→ **Problem requirements**
Pull out every line in the data below that contains the word "Medicaid". Capitalization must match.

BEGIN Data to use

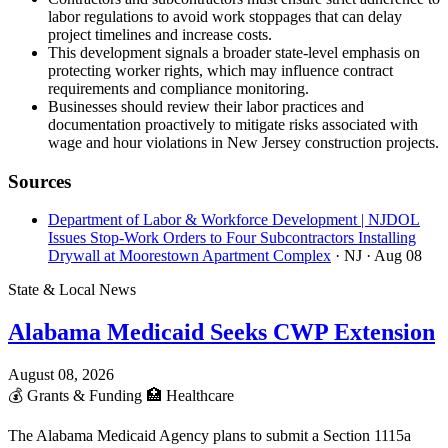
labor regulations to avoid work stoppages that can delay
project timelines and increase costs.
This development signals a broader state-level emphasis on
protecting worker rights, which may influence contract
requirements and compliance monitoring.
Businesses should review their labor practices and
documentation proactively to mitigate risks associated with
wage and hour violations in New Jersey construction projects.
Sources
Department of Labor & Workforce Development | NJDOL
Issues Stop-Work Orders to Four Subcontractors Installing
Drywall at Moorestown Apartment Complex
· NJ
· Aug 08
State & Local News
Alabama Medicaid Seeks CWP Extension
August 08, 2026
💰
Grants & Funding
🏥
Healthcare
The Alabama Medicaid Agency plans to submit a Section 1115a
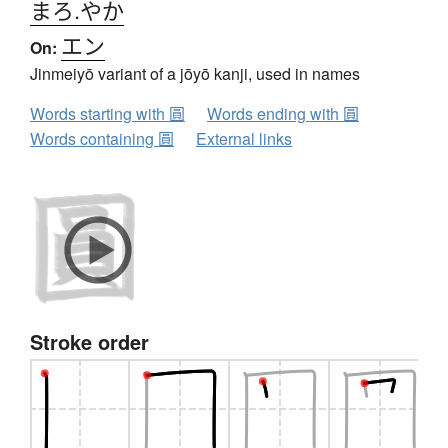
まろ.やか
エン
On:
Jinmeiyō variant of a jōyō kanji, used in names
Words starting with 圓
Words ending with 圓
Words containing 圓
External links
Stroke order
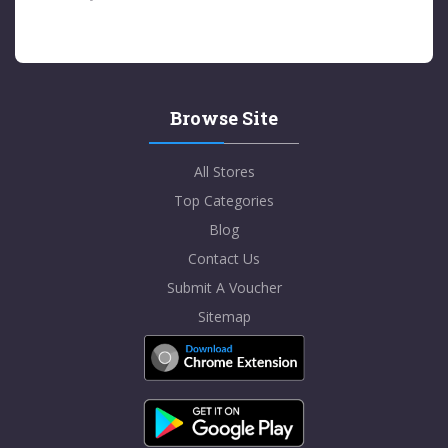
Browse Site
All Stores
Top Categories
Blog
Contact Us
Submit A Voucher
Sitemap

END Data to use

→ **Worked solution**
Alabama Medicaid Seeks CWP Extension
The Alabama Medicaid Agency plans to submit a Section 1115a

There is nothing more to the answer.